Document passage
┏━━
While height images of the hRBC showed only faint protrusions due to the cell curvature (Fig. 6B), the deconvoluted image allowed several topographical heterogeneities to be observed (Fig. 6C, highlighted by circles). The size of these heterogeneities varies from 50 to 500 nm in diameter and from 10 to 100 nm in height. Correlation with Young's modulus map analyzed at high load revealed that these three domains also present a mechanical behavior that differs from the surrounding environment. This clearly highlights that heterogeneities in the local PM composition are linked to local particular nanomechanical properties. On hRBCs, topographical protrusions coincide with a softer domain (Fig. 6E). To further put in evidence these observations, we performed simultaneous cross-sections of the fluorescence microscopy, height and Young's modulus images on the observed domains. The height measured by the AFM tip on soft surfaces will usually be lower than the true height of the sample, due to the deformation applied while scanning. We circumvented this issue through a pixel-by-pixel reconstruction of the real height of the sample, by adding the deformation and the measured height channels. The corrected real height cross-section along the SM domain shows that it is ∼120 nm high and that its position is well correlated with a peak in the intensity of the fluorescence signal and a valley in the Young's modulus cross-section (Fig. 6E). We exclude the possibility of the identified SM domains being membrane vesicles, based on DIC images. We also performed control experiments on 4% PFA fixed hRBCs and observed the presence of SM-enriched domains with corresponding local nanomechanical heterogeneities similar to the ones found on living hRBCs (Fig. S5, ESI).
┗━━
Work request
Answer these questions about the passage on red blood cell membrane domains:
1. What range of diameters do the topographical heterogeneities span?
2. Which two channels were added to reconstruct the real height of the sample?
3. What were the hRBCs fixed with for the control experiments?

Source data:
┏━━
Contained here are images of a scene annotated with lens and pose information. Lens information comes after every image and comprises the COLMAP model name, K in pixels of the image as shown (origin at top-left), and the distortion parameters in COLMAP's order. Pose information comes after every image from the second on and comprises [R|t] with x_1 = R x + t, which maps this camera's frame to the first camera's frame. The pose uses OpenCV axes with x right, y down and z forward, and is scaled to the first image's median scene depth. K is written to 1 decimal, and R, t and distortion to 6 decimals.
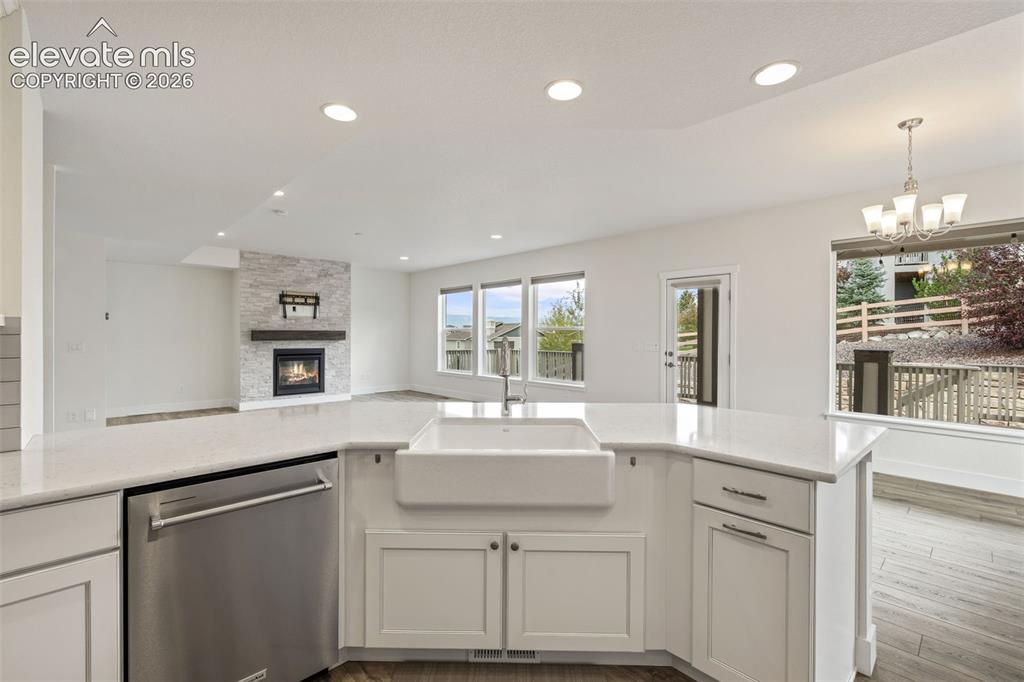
lens RADIAL K [[452.1, 0, 519.1], [0, 452.1, 332.6], [0, 0, 1]] dist [-0.008827, 0.002411]
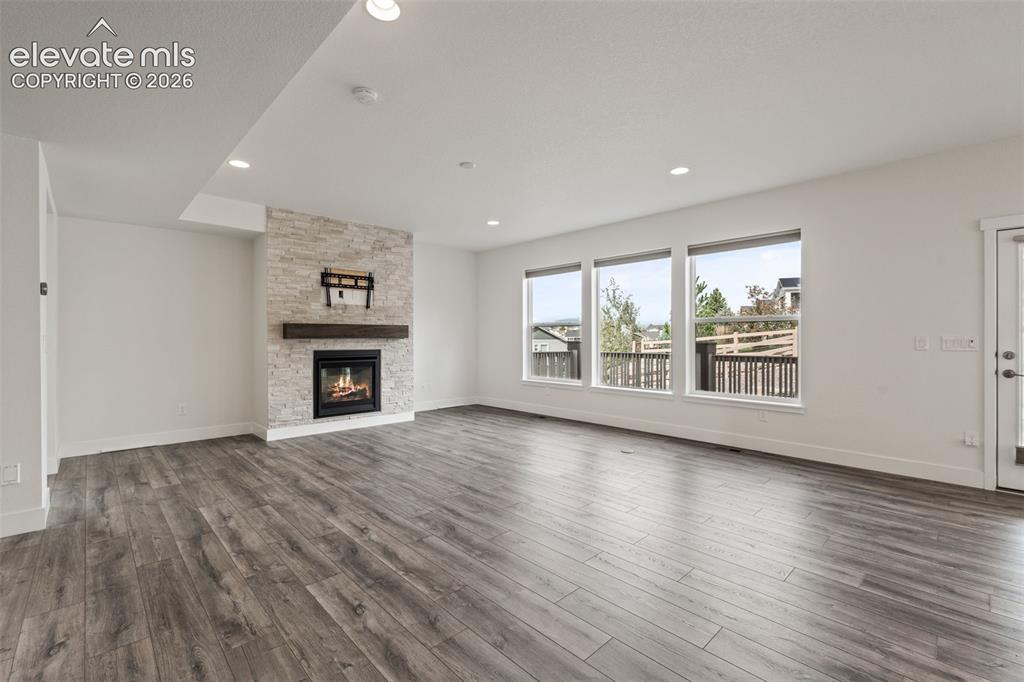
lens RADIAL K [[452.1, 0, 518.9], [0, 452.1, 337.4], [0, 0, 1]] dist [-0.008827, 0.002411]
pose [[0.999993, -0.003623, -0.000029, -0.218936], [0.003623, 0.999988, 0.003439, 0.013922], [0.000017, -0.003439, 0.999994, 0.291496]]
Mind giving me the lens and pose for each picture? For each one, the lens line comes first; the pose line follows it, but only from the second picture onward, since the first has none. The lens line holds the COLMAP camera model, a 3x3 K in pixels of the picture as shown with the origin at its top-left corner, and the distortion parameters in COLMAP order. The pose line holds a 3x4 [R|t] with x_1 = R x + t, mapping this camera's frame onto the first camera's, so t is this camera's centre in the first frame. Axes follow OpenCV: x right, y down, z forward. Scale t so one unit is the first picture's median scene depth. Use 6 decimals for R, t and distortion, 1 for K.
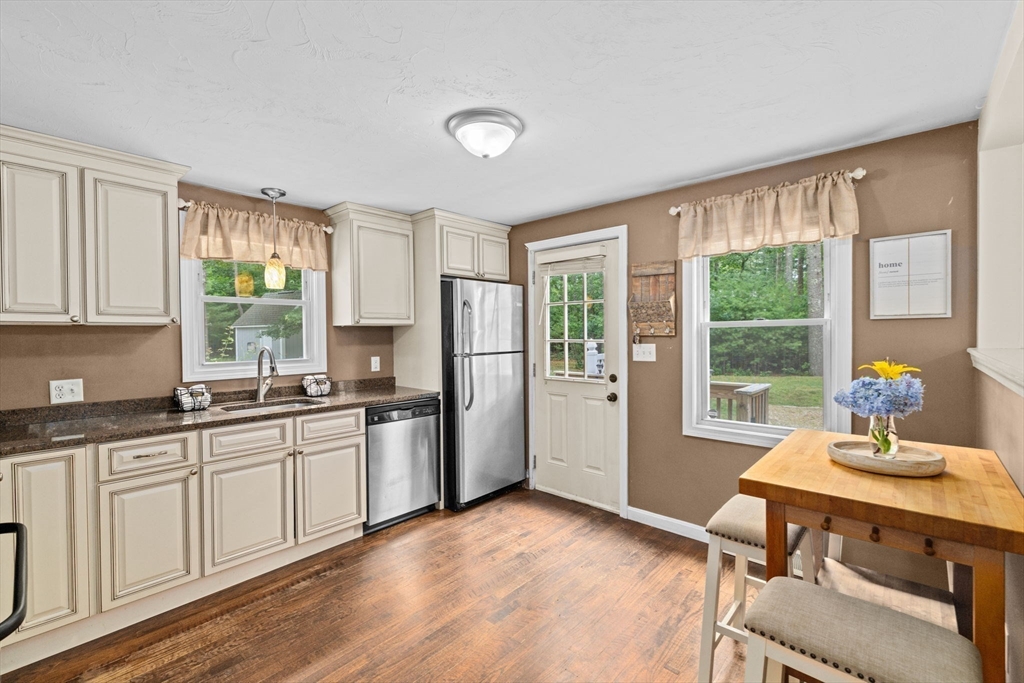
lens RADIAL K [[440.2, 0, 510.7], [0, 440.2, 339.7], [0, 0, 1]] dist [-0.000408, 0.001457]
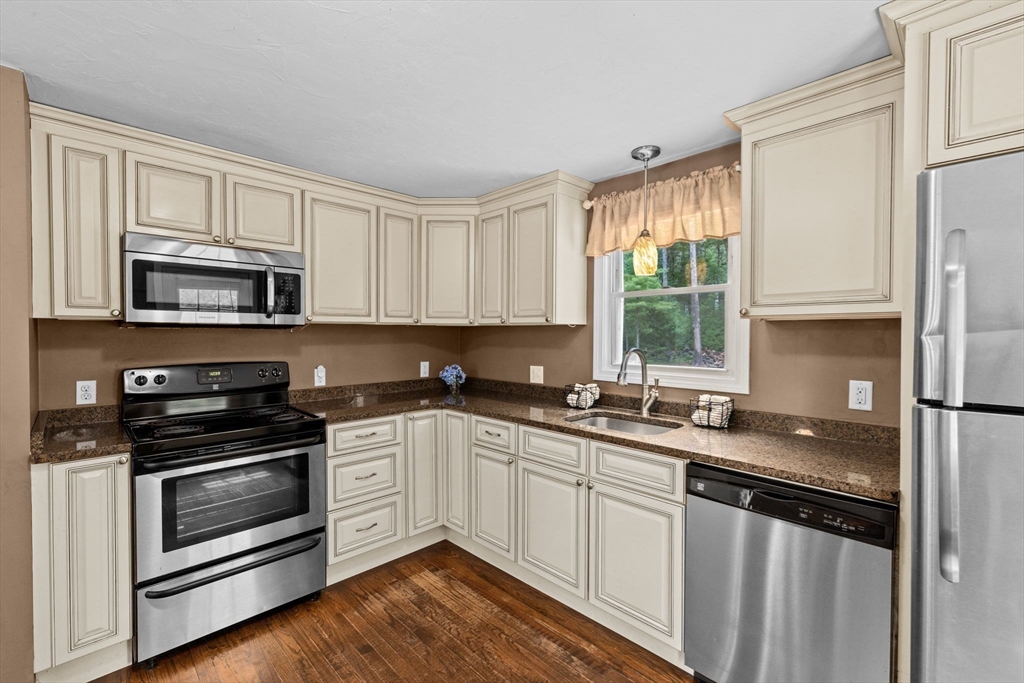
┗━━
Solution to this task
1. 50 to 500 nm.
2. The deformation channel and the measured height channel.
3. 4% PFA.